_What you have to do_
Please carry on the mailing-list reply about timing the patch, starting right after its last sentence.

Segment Start: Excerpt

On Thu, 19 Sept 2024 at 13:49, Tatsuo Ishii <ishii@postgresql.org> wrote:
> I also ran your query with count 1000.
>
> without the patch:
> Time: 3.655 ms
> Time: 4.123 ms
> Time: 2.163 ms
>
> wit the patch:
> Time: 3.641 ms
> Time: 2.356 ms
> Time: 2.347 ms
>
> It seems with the patch the performance is slightly better or almost
> same. I think the patch improves the performance without sacrificing
> the smaller iteration case.
You might need to use pgbench to get more stable results with such a
small test. If your CPU clocks down when idle, it's not going to clock
up as fast as you might like it to when you give it something to do.

Segment End: Excerpt
Segment Start: Extracted information

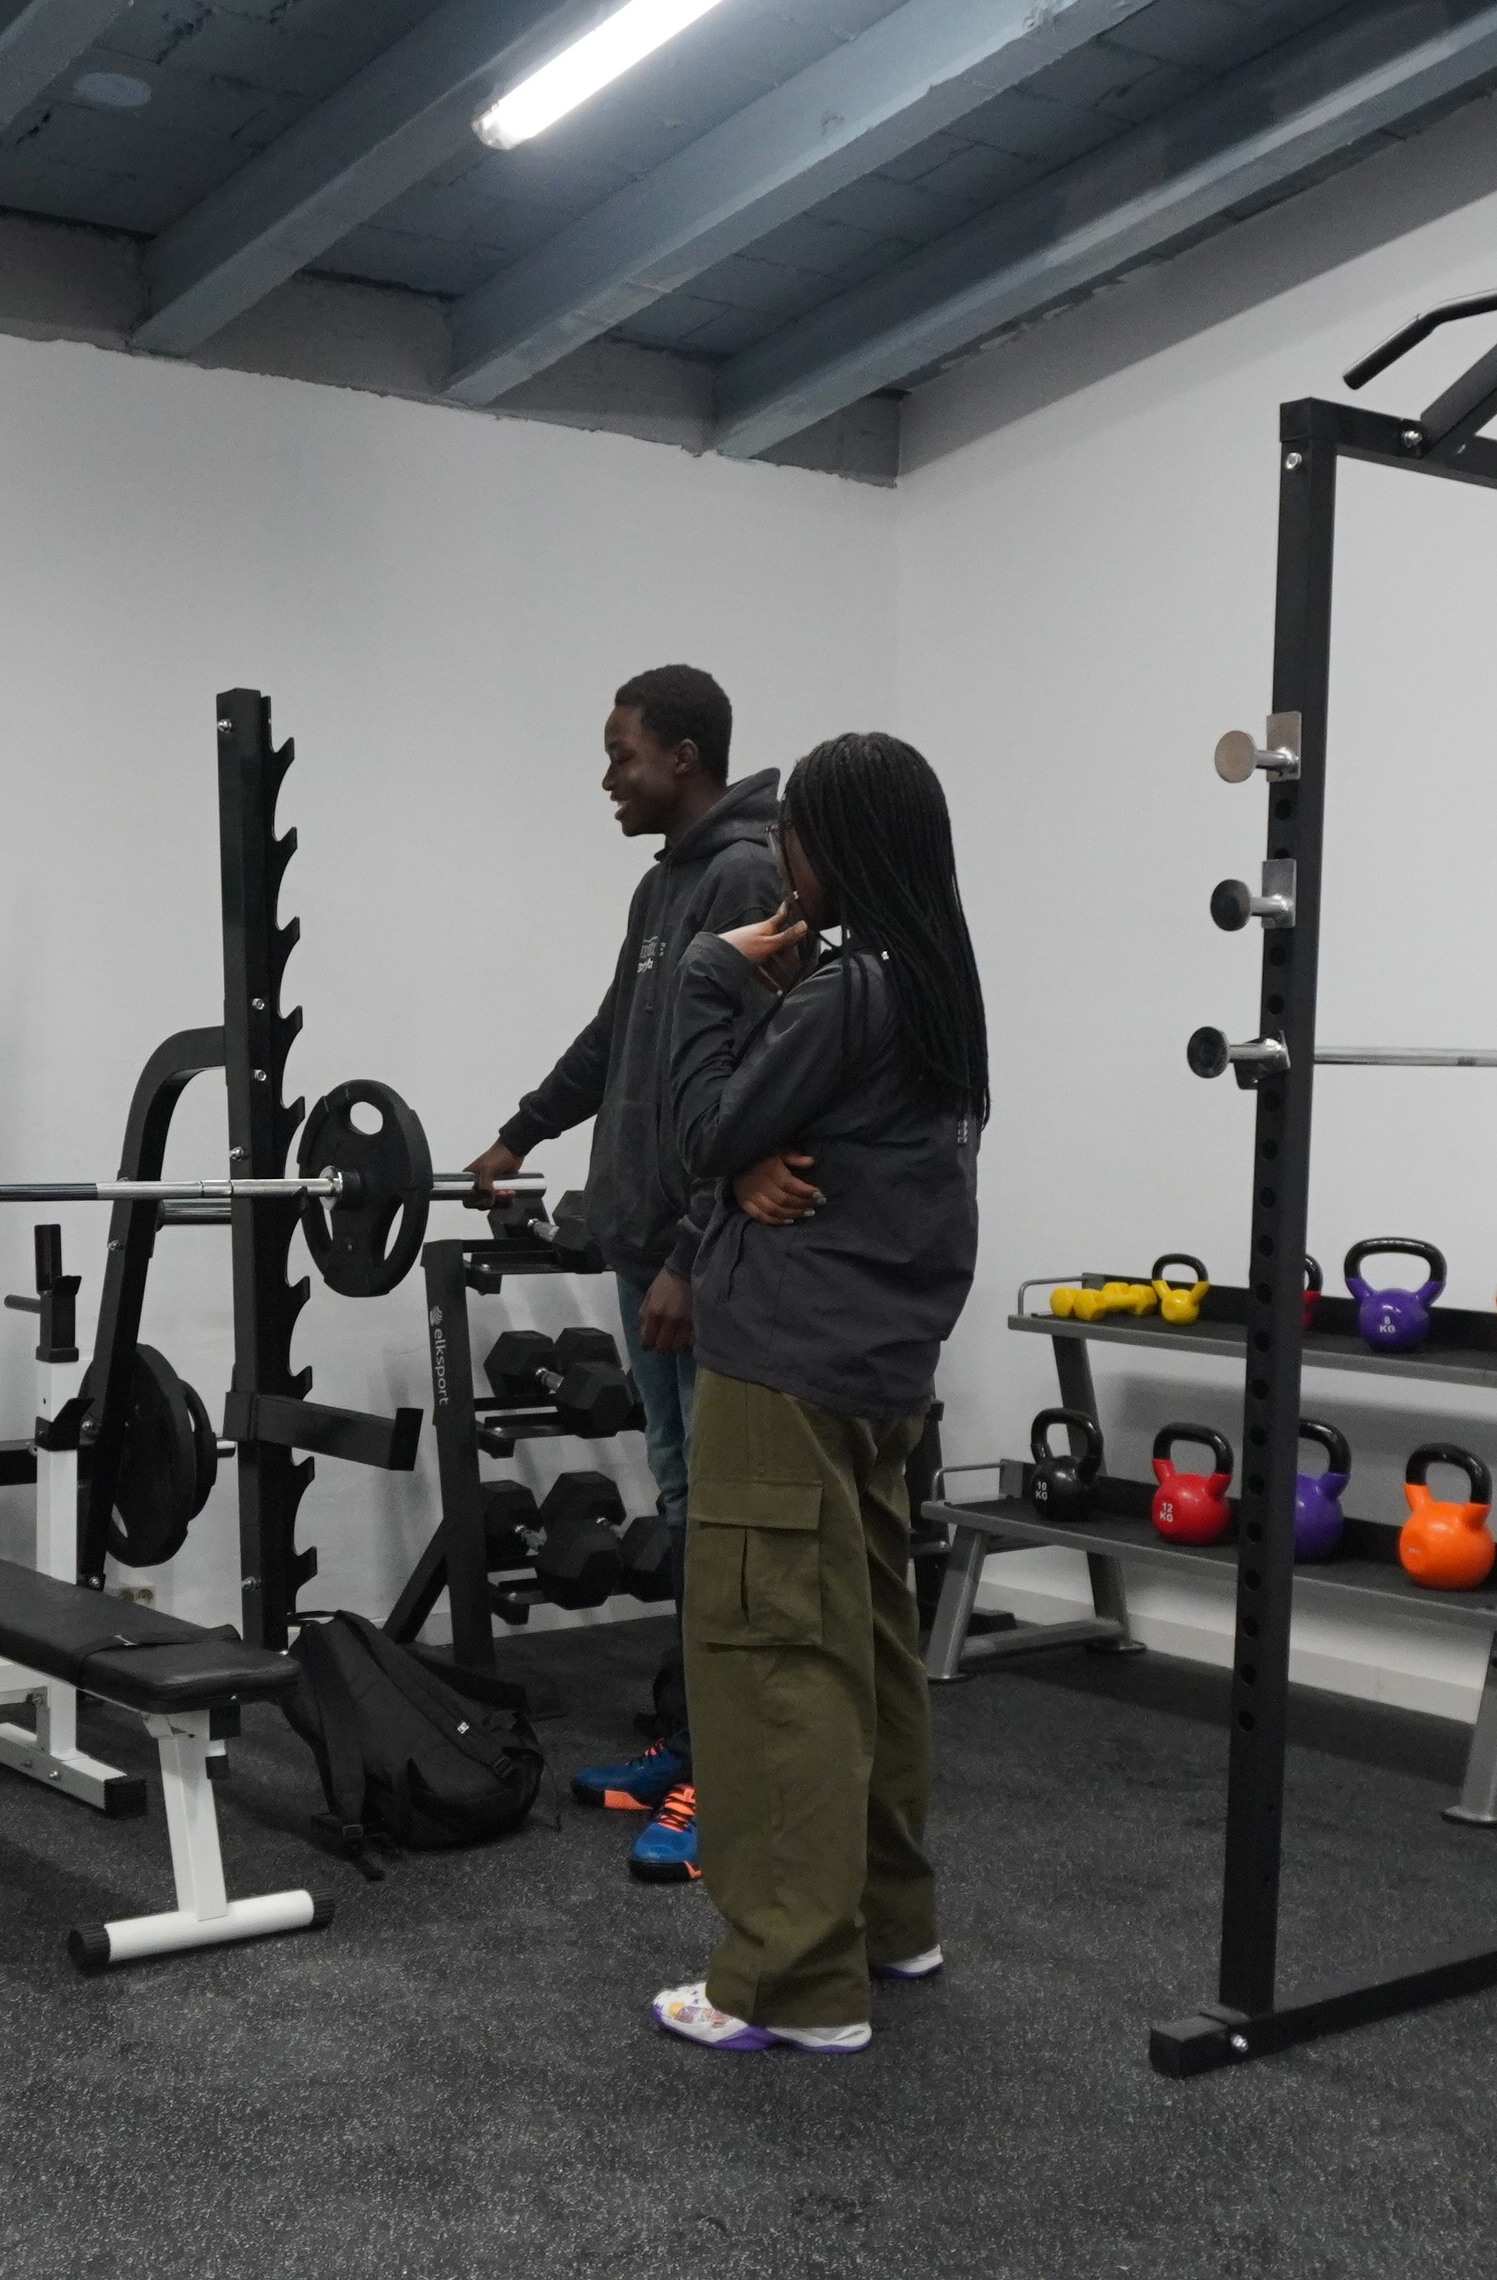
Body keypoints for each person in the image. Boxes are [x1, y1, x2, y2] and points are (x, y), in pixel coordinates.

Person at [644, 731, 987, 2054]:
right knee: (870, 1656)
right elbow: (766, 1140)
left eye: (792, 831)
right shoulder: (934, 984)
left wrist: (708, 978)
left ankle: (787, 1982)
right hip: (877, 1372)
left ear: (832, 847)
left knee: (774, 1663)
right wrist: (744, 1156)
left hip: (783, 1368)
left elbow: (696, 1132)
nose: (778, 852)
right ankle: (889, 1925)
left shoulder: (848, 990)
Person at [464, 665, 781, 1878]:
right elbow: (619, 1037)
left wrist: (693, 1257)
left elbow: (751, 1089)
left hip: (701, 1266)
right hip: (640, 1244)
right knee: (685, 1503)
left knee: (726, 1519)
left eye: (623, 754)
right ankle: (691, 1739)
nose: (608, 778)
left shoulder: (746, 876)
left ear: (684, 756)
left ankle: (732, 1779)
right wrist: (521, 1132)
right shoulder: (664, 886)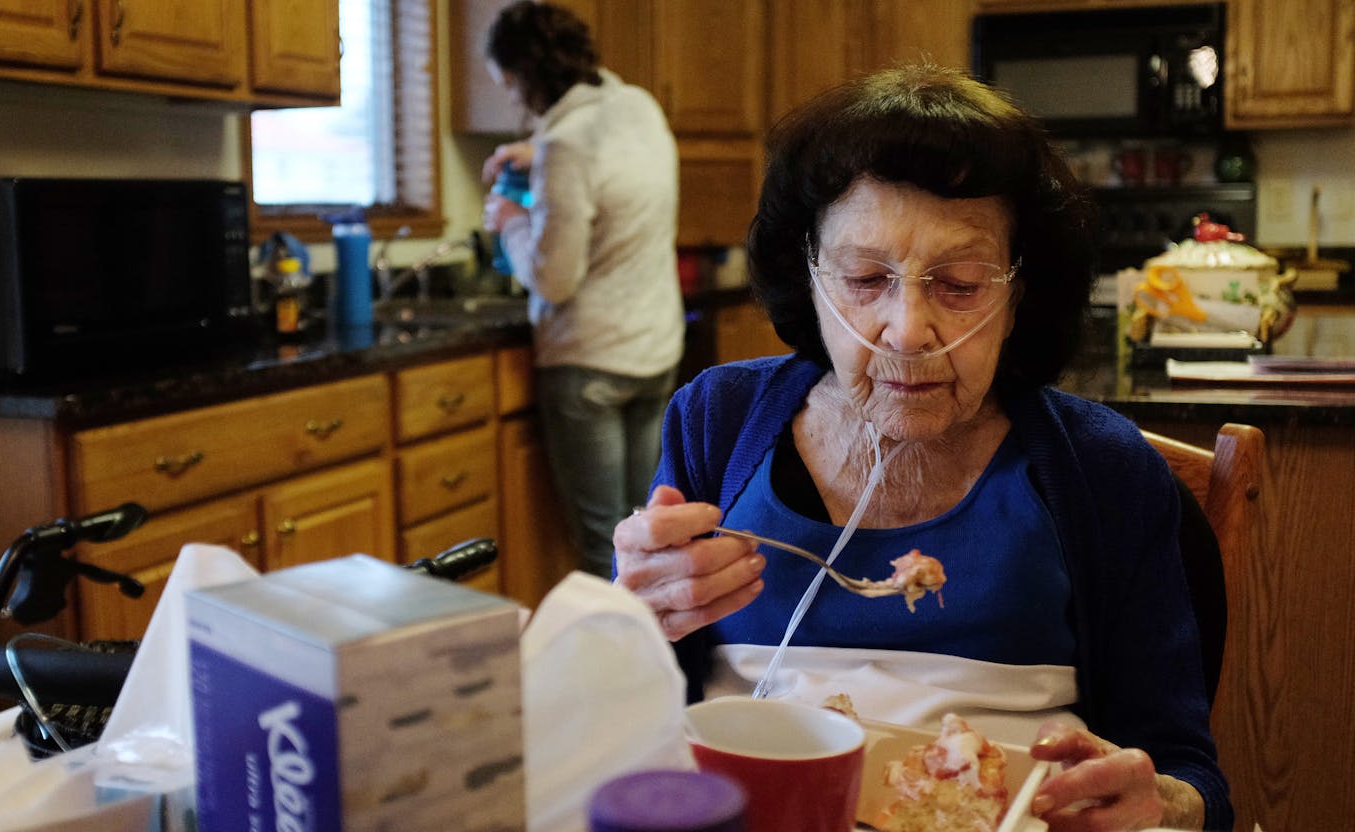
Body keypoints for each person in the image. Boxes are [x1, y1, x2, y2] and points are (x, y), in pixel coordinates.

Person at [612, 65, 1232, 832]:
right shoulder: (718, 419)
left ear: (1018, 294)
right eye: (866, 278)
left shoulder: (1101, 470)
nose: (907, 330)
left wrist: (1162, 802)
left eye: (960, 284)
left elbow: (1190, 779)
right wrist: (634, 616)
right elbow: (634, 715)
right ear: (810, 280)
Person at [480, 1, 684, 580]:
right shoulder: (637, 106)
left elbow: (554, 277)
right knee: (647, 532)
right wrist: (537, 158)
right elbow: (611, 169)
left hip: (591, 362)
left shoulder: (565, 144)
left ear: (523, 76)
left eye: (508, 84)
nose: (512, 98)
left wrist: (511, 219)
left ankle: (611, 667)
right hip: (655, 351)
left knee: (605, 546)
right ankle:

Segment End: Extracted information

_Result_
Here's what I got when running 1000 iterations:
$ cat bench.sql
with recursive cte (a) as (select 1 union all select cte.a+1 from cte
where cte.a+1 <= 1000) select count(*) from cte;
master
$ for i in {1..5}; do pgbench -n -f bench.sql -T 10 -M prepared
postgres | grep latency; done
latency average = 0.251 ms
latency average = 0.254 ms
latency average = 0.251 ms
latency average = 0.252 ms
latency average = 0.253 ms
patched
$ for i in {1..5}; do pgbench -n -f bench.sql -T 10 -M prepared
postgres | grep latency; done
latency average = 0.202 ms
latency average = 0.202 ms
latency average = 0.207 ms
latency average = 0.202 ms
latency average = 0.202 ms (~24.2% faster)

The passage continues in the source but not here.